HOW TO COMPLETE THIS TASK> Each line in the entries that has the word "saltshaker" has to be copied.

INPUT>
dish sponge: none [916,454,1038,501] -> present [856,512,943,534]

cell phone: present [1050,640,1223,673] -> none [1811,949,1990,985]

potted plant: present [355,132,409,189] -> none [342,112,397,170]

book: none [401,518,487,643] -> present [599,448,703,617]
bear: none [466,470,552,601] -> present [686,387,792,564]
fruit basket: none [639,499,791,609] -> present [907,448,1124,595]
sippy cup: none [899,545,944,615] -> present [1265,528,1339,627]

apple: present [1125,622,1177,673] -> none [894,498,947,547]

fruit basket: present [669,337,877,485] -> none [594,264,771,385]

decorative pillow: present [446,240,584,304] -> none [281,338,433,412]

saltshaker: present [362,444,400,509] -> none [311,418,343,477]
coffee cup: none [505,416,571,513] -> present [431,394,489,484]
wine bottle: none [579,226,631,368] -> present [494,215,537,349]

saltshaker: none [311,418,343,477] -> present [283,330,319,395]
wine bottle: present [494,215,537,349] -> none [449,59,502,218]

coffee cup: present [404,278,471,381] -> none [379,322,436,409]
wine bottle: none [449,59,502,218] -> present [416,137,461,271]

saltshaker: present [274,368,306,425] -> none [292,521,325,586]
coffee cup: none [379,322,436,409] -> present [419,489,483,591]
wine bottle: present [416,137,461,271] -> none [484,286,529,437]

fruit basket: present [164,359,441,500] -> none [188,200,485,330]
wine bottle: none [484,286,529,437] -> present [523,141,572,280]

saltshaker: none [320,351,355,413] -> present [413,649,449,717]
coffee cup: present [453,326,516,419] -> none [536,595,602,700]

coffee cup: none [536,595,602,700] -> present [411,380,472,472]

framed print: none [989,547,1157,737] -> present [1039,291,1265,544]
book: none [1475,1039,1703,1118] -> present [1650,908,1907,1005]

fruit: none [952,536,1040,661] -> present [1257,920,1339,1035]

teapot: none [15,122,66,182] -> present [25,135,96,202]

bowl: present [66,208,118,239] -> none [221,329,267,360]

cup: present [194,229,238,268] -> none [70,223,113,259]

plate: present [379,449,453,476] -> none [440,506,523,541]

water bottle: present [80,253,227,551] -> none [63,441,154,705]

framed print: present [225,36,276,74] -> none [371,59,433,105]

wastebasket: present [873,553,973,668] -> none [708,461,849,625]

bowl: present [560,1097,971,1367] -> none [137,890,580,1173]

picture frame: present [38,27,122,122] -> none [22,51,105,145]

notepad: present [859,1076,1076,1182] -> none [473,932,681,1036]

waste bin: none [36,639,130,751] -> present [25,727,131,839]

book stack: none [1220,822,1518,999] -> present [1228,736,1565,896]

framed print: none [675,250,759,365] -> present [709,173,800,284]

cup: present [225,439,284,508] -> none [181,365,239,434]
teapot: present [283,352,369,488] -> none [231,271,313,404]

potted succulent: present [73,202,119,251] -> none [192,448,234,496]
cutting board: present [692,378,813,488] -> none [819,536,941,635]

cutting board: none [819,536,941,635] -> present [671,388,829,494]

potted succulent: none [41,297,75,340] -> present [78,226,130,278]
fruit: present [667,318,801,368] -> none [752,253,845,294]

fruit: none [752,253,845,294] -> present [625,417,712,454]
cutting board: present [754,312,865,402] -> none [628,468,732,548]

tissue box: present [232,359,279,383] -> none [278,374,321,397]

EXERCISE SOLUTION>
saltshaker: present [362,444,400,509] -> none [311,418,343,477]
saltshaker: none [311,418,343,477] -> present [283,330,319,395]
saltshaker: present [274,368,306,425] -> none [292,521,325,586]
saltshaker: none [320,351,355,413] -> present [413,649,449,717]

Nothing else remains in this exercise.